◆ JOB A
Pull out each line of the records that contains the string "array".

◆ EXERCISE TEXT
※ ※ ※

Governance, aid and corruption in transition: Taking state capture seriously

By Daniel Kaufmann, Senior Fellow, Brookings Institution

Evidence suggests that over the past decade, misgovernance in the Arab world was not only acute, but also worsened over time.  Yet this poor and deteriorating quality of democratic governance was largely ignored by the international community, which continued to provide increasing volumes of foreign aid to governments whose standards of democratic voice and accountability were among the worst in the world (Figure 1). The strategies and lending practices of donors and International Finance Institutions’ (IFIs) were often supported by partial and uncritical assessments of country performance.

The data was clearly pointing to the large and growing democratic governance deficit over the last decade in almost all countries in the Arab world, as seen in figure 2 below (including Turkey as a benchmark comparator), even if we are mindful of the fact that there is some imprecision in any governance indicator.

But what about corruption?  Does the evidence also show such weak control of corruption in the countries in the region?

On corruption, the picture is more complex.   Among others, international measures of corruption are available from Transparency International (TI) and also as one of 6 indicators among the Worldwide Governance Indicators (WGI, shown in Figure 3 below for Control of Corruption).   The performance across countries in the region has been rather mixed. Although a number of countries in the Gulf performed satisfactorily, many countries in the region (including Libya, Yemen, Syria, Iran, and Egypt) performed very poorly according to any of these indicators.

Like any other measure of governance, measures of corruption are also subject to imprecision.  It is important to estimate and disclose the extent of imprecision in any of these measures. In the figure below, the confidence intervals are shown, and one corollary is that it is unwise to over-interpret small differences in scores or focus on identifying one ‘top’ or ‘bottom’ country.

※ ※ ※

Stored data:
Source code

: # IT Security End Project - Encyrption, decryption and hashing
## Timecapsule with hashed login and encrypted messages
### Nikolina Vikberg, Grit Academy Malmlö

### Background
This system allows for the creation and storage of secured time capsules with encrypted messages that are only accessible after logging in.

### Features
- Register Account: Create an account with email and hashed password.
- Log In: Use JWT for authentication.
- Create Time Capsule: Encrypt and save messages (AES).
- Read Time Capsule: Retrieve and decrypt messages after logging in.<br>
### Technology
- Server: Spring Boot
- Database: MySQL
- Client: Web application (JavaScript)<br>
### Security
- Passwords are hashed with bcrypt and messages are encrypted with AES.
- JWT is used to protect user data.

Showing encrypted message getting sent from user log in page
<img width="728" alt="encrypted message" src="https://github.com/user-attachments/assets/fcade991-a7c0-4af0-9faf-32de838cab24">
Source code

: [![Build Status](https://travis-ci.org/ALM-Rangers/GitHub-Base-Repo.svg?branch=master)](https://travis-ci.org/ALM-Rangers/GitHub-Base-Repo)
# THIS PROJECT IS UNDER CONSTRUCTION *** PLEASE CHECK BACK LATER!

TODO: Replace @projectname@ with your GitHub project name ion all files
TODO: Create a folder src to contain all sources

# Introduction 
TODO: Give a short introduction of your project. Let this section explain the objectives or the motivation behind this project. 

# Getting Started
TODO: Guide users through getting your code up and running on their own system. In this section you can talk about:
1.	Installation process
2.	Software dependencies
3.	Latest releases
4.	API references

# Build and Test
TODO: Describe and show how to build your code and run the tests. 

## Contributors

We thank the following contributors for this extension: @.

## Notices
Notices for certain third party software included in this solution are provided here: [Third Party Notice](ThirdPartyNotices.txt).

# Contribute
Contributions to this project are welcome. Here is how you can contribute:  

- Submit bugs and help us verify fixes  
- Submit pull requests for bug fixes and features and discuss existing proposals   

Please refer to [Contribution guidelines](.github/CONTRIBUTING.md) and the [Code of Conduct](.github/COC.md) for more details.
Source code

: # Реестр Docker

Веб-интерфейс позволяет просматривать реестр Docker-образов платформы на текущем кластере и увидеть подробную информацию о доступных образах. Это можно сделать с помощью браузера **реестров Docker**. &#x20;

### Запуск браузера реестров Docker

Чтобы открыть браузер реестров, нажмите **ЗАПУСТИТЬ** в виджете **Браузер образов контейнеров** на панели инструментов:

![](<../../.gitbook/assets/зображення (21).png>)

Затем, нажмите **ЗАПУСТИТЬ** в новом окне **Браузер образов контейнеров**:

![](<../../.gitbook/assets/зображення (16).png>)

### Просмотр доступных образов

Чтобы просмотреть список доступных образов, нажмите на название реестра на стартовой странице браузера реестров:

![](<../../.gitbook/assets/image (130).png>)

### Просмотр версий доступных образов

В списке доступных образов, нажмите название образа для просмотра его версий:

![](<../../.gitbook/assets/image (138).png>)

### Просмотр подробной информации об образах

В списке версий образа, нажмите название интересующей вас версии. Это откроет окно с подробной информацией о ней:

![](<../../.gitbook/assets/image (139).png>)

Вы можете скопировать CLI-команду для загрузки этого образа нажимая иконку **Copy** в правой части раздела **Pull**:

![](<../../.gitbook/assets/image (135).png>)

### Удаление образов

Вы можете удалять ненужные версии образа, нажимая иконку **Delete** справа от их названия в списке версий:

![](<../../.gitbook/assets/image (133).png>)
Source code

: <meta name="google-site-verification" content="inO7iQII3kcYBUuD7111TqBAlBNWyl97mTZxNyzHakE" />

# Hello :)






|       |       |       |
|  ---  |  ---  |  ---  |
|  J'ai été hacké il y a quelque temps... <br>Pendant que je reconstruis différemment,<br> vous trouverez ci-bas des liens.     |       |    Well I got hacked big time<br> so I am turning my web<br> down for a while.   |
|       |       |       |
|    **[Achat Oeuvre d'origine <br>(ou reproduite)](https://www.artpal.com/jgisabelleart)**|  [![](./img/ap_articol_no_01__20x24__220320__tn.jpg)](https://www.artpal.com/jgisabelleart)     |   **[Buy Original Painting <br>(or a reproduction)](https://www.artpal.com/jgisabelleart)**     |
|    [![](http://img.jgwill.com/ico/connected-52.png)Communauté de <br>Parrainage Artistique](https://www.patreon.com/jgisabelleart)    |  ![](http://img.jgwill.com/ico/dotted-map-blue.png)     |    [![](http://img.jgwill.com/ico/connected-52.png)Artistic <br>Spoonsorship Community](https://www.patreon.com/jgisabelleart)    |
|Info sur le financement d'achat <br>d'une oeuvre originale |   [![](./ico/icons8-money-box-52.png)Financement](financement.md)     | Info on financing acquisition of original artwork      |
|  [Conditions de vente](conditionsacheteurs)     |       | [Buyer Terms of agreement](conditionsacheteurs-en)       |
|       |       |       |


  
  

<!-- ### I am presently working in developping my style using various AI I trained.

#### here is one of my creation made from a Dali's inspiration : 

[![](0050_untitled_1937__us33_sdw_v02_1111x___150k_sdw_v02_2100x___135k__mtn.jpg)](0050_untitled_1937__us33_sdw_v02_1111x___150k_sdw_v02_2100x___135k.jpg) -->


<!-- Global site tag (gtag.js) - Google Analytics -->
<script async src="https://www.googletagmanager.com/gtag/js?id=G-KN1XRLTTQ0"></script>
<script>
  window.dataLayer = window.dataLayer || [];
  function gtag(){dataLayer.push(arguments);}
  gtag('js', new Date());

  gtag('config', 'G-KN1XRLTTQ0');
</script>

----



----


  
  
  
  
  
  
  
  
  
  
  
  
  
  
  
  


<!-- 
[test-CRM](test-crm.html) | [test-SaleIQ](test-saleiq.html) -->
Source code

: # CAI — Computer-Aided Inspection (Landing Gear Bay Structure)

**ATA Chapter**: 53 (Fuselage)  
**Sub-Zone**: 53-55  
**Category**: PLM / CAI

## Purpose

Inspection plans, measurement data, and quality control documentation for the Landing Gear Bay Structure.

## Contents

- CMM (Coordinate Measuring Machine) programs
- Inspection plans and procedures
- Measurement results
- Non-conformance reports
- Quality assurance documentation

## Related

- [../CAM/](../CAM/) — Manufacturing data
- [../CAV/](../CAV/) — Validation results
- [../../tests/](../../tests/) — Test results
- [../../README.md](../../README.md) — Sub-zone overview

※ ※ ※

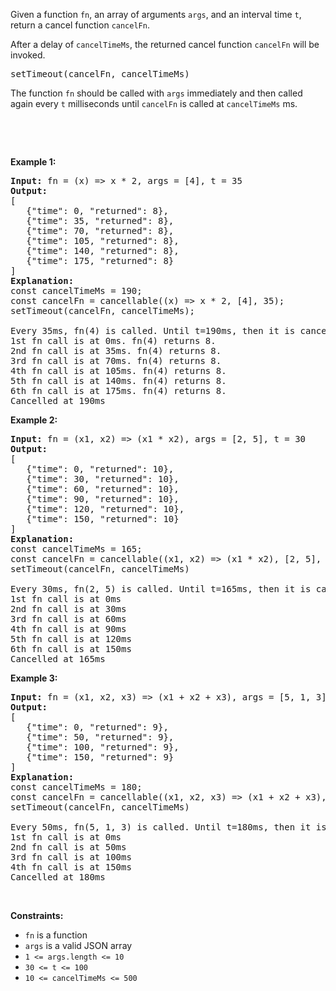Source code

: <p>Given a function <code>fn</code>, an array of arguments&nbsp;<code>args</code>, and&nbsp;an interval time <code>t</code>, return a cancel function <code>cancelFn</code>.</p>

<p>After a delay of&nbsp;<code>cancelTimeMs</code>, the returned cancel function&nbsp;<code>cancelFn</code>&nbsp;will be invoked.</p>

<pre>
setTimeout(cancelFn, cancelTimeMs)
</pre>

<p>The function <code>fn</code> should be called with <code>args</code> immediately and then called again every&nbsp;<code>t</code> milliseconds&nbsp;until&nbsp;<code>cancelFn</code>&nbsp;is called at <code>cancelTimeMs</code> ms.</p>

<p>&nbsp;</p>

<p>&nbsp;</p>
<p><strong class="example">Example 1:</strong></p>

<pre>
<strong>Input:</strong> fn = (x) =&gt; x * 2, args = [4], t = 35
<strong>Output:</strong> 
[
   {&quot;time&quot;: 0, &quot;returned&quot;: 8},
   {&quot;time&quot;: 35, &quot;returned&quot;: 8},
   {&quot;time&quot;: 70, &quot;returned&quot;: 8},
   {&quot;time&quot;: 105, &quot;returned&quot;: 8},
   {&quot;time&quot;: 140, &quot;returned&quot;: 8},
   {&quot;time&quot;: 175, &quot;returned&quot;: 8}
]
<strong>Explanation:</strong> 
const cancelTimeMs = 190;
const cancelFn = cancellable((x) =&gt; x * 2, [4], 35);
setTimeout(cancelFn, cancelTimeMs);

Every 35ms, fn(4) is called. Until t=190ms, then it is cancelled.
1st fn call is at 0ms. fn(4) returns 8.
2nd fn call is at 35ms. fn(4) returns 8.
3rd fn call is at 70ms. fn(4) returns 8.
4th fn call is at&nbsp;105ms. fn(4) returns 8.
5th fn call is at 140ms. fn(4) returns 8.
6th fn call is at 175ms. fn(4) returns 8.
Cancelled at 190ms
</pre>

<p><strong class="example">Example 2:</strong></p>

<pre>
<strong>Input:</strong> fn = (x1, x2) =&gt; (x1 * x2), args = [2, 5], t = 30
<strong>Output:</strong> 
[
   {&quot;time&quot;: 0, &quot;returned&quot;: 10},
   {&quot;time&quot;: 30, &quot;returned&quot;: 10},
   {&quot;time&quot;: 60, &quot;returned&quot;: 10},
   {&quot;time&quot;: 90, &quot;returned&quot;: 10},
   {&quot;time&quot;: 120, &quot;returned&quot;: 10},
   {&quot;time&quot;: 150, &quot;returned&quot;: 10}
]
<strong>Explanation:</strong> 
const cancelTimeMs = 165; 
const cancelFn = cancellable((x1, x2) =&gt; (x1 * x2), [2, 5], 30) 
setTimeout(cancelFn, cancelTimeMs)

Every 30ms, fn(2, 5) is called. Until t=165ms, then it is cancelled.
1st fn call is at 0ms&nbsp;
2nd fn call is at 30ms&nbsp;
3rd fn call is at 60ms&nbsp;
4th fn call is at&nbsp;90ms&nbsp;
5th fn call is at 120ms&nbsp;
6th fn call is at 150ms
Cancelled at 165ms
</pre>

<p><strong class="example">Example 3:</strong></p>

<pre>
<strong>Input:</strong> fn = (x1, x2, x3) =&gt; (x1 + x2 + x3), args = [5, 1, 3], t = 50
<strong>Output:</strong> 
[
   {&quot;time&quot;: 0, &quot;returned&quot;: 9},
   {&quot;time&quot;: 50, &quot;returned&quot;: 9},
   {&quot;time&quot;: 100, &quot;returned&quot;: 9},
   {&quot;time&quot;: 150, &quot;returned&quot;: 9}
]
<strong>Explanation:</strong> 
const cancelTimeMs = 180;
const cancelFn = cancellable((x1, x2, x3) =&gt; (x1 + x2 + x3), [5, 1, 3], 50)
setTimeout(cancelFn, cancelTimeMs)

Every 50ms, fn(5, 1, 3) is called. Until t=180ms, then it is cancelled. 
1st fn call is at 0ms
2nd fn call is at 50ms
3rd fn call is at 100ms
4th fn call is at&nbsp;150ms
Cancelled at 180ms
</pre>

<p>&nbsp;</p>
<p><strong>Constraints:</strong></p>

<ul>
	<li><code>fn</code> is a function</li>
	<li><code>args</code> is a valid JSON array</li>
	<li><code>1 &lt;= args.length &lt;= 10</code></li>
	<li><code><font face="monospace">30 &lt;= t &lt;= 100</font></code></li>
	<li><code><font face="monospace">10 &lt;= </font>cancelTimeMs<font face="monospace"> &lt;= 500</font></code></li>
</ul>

※ ※ ※

◆ JOB B
Per the governance and corruption text, why is it unwise to over-interpret small differences in corruption scores between countries?

◆ RESPONSE BOX A
: <p>Given a function <code>fn</code>, an array of arguments&nbsp;<code>args</code>, and&nbsp;an interval time <code>t</code>, return a cancel function <code>cancelFn</code>.</p>
	<li><code>args</code> is a valid JSON array</li>

◆ RESPONSE BOX B
Like any governance measure, corruption measures are subject to imprecision, which the confidence intervals in the figure make visible. Small gaps in scores therefore shouldn't be over-interpreted, and singling out one "top" or "bottom" country is unwise.